Mounir Bensallah, Réseaux sociaux et révolutions arabes

La puis­sance libre des blogs

Qu’est-ce qu’un blog, aujourd’hui, sinon une lati­tude qui s’étend à sa guise, du jour­nal intime en ligne au quasi-journalisme, en pas­sant par toutes les pos­si­bi­li­tés d’expression des pas­sions les plus diverses ? Et si, au lieu d’exhiber les facettes du moi, les blogs inven­taient une nou­velle manière de faire peuple ?
L’essai très docu­menté de Mou­nir Ben­sal­lah nous ren­seigne sur l’expérience récente des com­mu­nau­tés vir­tuelles (blogs, Face­book, Twit­ter) dans l’ensemble des pays arabes, en ce moment char­nière où la plu­part de ces socié­tés connaissent un prin­temps démo­cra­tique, aussi contrasté que fas­ci­nant. L’auteur ne cache pas sa sym­pa­thie pour ce prin­temps, auquel il a par­ti­cipé, comme la plu­part des acteurs dont il retrace le par­cours, dont il publie les entre­tiens en annexe.
Il sait nous décrire la com­plexité des rela­tions entre cette puis­sance émer­gente des com­mu­nau­tés vir­tuelles et les pou­voirs en place. Car les auto­ri­tés, après avoir long­temps négligé cette puis­sance mon­tante, ne peuvent pas plus inter­dire qu’autoriser plei­ne­ment. Les blogs leur rap­portent des ren­sei­gne­ments dont elles ne sau­raient plus désor­mais se pas­ser pour sur­veiller les popu­la­tions. L’arme suprême d’une cou­pure du télé­phone ne peut plus guère être employée si les oppo­sants se donnent d’avance rendez-vous pour mani­fes­ter sur la place prin­ci­pale une demi-heure après la cou­pure. C’est alors le pou­voir en vigueur qui donne lui-même le signal de la mani­fes­ta­tion.

A
l’heure ou les mes­sa­ge­ries limitent le nombre de des­ti­na­taires pour un même mail, les abon­nés d’un blog, les amis Face­book, les listes Twit­ter four­nissent l’instrument d’une dif­fu­sion d’autant plus large qu’elle est mul­ti­pliée par les pos­si­bi­li­tés de reblog. Immense caisse de réson­nance, où mille et un fils se tissent de ce que l’on sent bien en chan­tier : une nou­velle manière de faire peuple, avec de nou­veaux modes de citoyen­neté, de nou­veaux modes de mili­tan­tisme et de relai d’opinion. La simple pho­to­gra­phie du pas­sant, avec son télé­phone por­table, peut ainsi voguer de blog en blog, essai­mer au point d’être reprise sur des médias inter­na­tio­naux.
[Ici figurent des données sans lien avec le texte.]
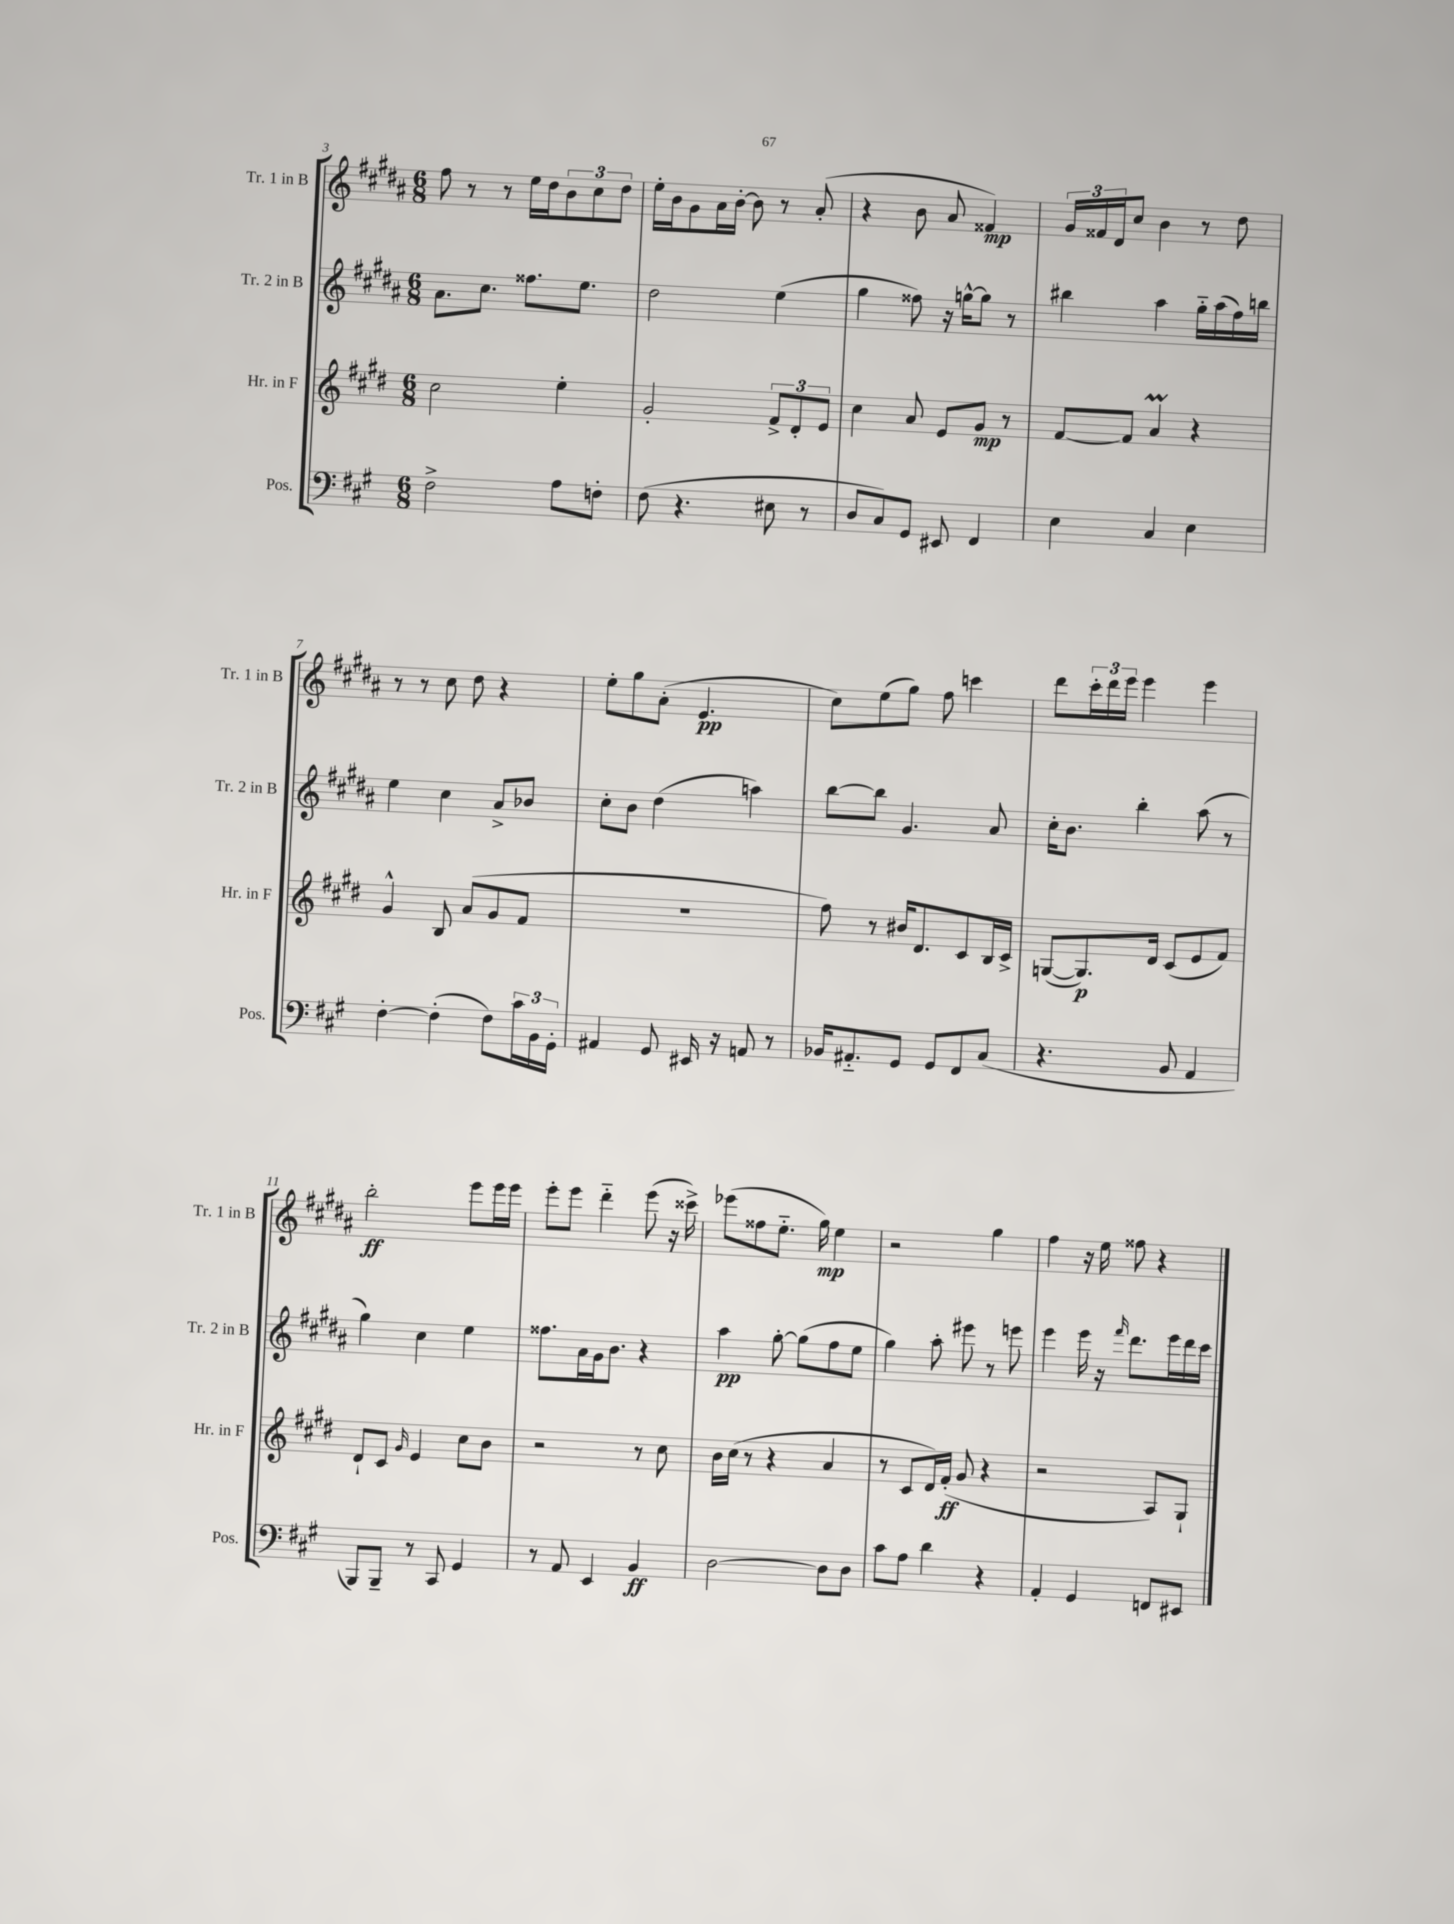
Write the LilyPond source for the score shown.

<<
\new StaffGroup <<
\new Staff = "s0" \with { instrumentName = "Tr. 1 in B" shortInstrumentName = "Tr. 1 in B" } {
    \clef treble \key b \major \numericTimeSignature \time 6/8
    fis''8 r8 r8 e''16 dis''16 \tuplet 3/2 { b'8 cis''8 dis''8 } |
    e''16-. b'16 gis'8 ais'16 b'16~-. b'8 r8 ais'8-.( |
    r4 b'8 ais'8 fisis'4\mp) |
    \tuplet 3/2 { gis'16 fisis'16 dis'16 } cis''8 b'4 r8 dis''8 |
    r8 r8 cis''8 dis''8 r4 |
    e''8-. gis''8 ais'8-.( e'4.\pp |
    cis''8) e''8( gis''8) fis''8 c'''4 |
    dis'''8 \tuplet 3/2 { cis'''16-. dis'''16 e'''16 } e'''4 e'''4 |
    b''2-.\ff e'''8 e'''16 e'''16 |
    e'''8-. e'''8 dis'''4-_ e'''8( r16 cisis'''16->) |
    ees'''8( fisis''8 e''8.-_ gis''16\mp) e''4 |
    r2 gis''4 |
    fis''4 r16 e''16 fisis''8 r4 \bar "|." |
}
\new Staff = "s1" \with { instrumentName = "Tr. 2 in B" shortInstrumentName = "Tr. 2 in B" } {
    \clef treble \key b \major \numericTimeSignature \time 6/8
    ais'8. cis''8. fisis''8. e''8. |
    dis''2 e''4( |
    gis''4 fisis''8) r16 g''16~-^ g''8 r8 |
    bis''4 ais''4 gis''16-_ ais''16( fis''16) b''16 |
    e''4 cis''4 ais'8-> bes'8 |
    cis''8-. b'8 dis''4( a''4) |
    b''8~ b''8 gis'4. ais'8 |
    cis''16-. b'8. b''4-. ais''8( r8 |
    gis''4) cis''4 e''4 |
    fisis''8. ais'16 gis'16 b'8. r4 |
    ais''4\pp gis''8~-. gis''8( fis''8 e''8 |
    gis''4) ais''8-. eis'''8 r8 e'''8 |
    e'''4 e'''16 r16 \grace { fis'''16 } dis'''8. e'''16 dis'''16 cis'''16 \bar "|." |
}
\new Staff = "s2" \with { instrumentName = "Hr. in F" shortInstrumentName = "Hr. in F" } {
    \clef treble \key e \major \numericTimeSignature \time 6/8
    cis''2 e''4-. |
    gis'2-. \tuplet 3/2 { fis'8-> dis'8-. e'8 } |
    cis''4 a'8 e'8 gis'8\mp r8 |
    fis'8~ fis'8 a'4\prall r4 |
    gis'4-^ b8 a'8( gis'8 fis'8 |
    R2. |
    fis''8) r8 bis'16 dis'8. cis'8 b16 cis'16-> |
    g8~( g8.\p) dis'16 cis'8( e'8 fis'8) |
    dis'8-! cis'8 \grace { gis'16 } e'4 cis''8 b'8 |
    r2 r8 cis''8 |
    b'16 cis''16( r8 r4 a'4 |
    r8 cis'8 dis'16) fis'16-.\ff( gis'8 r4 |
    r2 a8) gis8-! \bar "|." |
}
\new Staff = "s3" \with { instrumentName = "Pos." shortInstrumentName = "Pos." } {
    \clef bass \key a \major \numericTimeSignature \time 6/8
    fis2-> a8 f8-. |
    fis8( r4. eis8 r8 |
    d8 cis8) gis,8 eis,8 fis,4 |
    e4 cis4 e4 |
    fis4~-. fis4-.( fis8) \tuplet 3/2 { cis'16 b,16 gis,16-. } |
    ais,4 gis,8 eis,16 r16 a,8 r8 |
    bes,16 ais,8.-_ gis,8 gis,8 fis,8 cis8( |
    r4. b,8 a,4 |
    b,,8) b,,8-- r8 cis,8 gis,4 |
    r8 a,8 e,4 b,4\ff |
    d2~ d8 d8 |
    cis'8 a8 d'4 r4 |
    a,4-. gis,4 f,8 eis,8 \bar "|." |
}
>>
>>
\layout { \context { \Score currentBarNumber = #3 } }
Bien des filtres, des contrôles et des blo­cages demeurent, bien sûr, mais on sent des liber­tés nou­velles en train de se fau­fi­ler, qui rendent de plus en plus dif­fi­ciles les abus les plus criants.
L’auteur nous indique la richesse des débats en cours parmi ces com­mu­nau­tés : faut-il écrire en arabe ou en fran­çais ? Faut-il faire une place au com­merce, ou pri­vi­lé­gier la réflexion et l’action poli­tique ? Quelle place accor­der à l’islam, et quel sens don­ner à cette réfé­rence ? Quelle place accor­der à la ques­tion fémi­nine ?
Comme Machia­vel dans Le Prince, Ben­sal­lah est tou­jours très concret. Il se garde d’expliciter et de théo­ri­ser la leçon qu’il nous donne. Mais c’est, comme Machia­vel, une belle leçon de liberté.

jean-paul gali­bert

Mou­nir Ben­sal­lah, Réseaux sociaux et révo­lu­tions arabes, Micha­lon, octobre 2012, 288 p. - 18,00 €.